▶ [Action item A]: Print the passage of the Coast Guard Academy cyber team article that begins at the words "Higher-ups in the" and stops after "recent phone interview.".
▶ [Action item B]: Render this sentence from the article on the academy's cyber team in Spanish: "Higher-ups in the Coast Guard have already begun to notice the team."
▶ [Action item C]: Go on with the news story about the Coast Guard Academy cyber team, picking up after its final sentence.

Excerpt section start

NEW LONDON — A newly formed cyber team at the Coast Guard Academy is providing a route for cadets to deepen their knowledge of computer networks — how they work, how to secure them, and how to identify vulnerabilities within them — while also earning sports credit for their participation.
Put simply, the cadets are learning about hacking, a term that can take on a number of different meanings including accessing a computer network legally or otherwise.
Higher-ups in the Coast Guard have already begun to notice the team.
"What they're doing at the academy is critical to the future of the Coast Guard Cyber Command," Capt. Michael Dickey, deputy commander of the newly formed command, said in a recent phone interview.
About a month ago, the command sent a team to the academy in response to a cybersecurity incident. Dickey did not offer details but said that cadets supported the incident response team in addressing the problem.
"We had fantastic support from the cadets," Dickey said. "There were a couple (of cadets) in particular who were just a fantastic contribution."
At the request of the incident response team, cadets will participate on the command's Cyber Guard team this summer. The two-week-long cyber defense exercise with a focus on protecting "critical infrastructure" networks involves several government agencies and the military.

Excerpt section end
Information given section start

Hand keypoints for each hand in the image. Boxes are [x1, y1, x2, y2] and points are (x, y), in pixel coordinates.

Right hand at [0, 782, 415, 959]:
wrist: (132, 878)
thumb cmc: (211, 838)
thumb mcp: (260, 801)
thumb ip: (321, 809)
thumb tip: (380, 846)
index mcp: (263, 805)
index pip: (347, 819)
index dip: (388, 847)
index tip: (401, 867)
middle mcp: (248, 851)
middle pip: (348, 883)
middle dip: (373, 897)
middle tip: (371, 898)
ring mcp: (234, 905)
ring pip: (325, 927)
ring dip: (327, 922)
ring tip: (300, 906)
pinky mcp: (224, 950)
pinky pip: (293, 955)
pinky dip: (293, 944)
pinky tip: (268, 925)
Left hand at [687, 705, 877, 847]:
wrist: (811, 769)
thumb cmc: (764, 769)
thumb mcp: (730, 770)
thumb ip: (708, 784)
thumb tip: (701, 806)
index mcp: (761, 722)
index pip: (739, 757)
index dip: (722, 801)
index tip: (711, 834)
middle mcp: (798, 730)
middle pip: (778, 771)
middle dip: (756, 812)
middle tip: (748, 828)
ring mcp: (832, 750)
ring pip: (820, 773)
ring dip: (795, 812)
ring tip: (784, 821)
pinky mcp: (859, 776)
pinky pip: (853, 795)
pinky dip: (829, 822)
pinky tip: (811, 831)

Information given section end

▶ [Task result A]:
Higher-ups in the Coast Guard have already begun to notice the team.
"What they're doing at the academy is critical to the future of the Coast Guard Cyber Command," Capt. Michael Dickey, deputy commander of the newly formed command, said in a recent phone interview.

▶ [Task result B]: Los altos mandos de la Guardia Costera ya han comenzado a fijarse en el equipo.

▶ [Task result C]:
The exercise will be the command's "first foray" into a relationship with the academy around cybersecurity, Dickey said.
The cyber team isn't guided by any formalized instruction. Instead, a core group of five cadets, who were already participating in cybersecurity competitions and are advanced in their ability, are teaching a handful of others who are just starting to learn.
"There's not really anything I can teach them beyond what they learn in their electrical engineering courses," said Lt. Grant Wyman, team coach and an instructor in the electrical engineering department.
The team captain, First-class cadet Caleb Stewart, an electrical engineering major, explained that this is a field in which many are self-taught. Stewart, who was homeschooled in Grandview, Texas, started computer programming when he was in high school.
"I started out with games, so I made real simple games like little Mario clones, Minesweeper," he said. "Then I was really interested at the lower level, how computers work and then how they operated."
A cybersecurity competition last year served as the jumping off point for the team. Since 2001, the National Security Agency has hosted an annual competition called the Cyber Defense Exercise, known as CDX. Stewart and several other Coast Guard Academy cadets competed against cadets and midshipmen from the four other U.S. service academies and the Royal Military College of Canada.
During the exercise, which is carried out through virtual, private networks, each team sets up a computer network and an NSA "red team" tries to attack them.
"Our job is basically to keep them out," Stewart said, explaining that "the network we set up is very similar to what you would see on a corporate network."
Teams receive points for keeping the NSA out, but also keeping the services on their networks up and running.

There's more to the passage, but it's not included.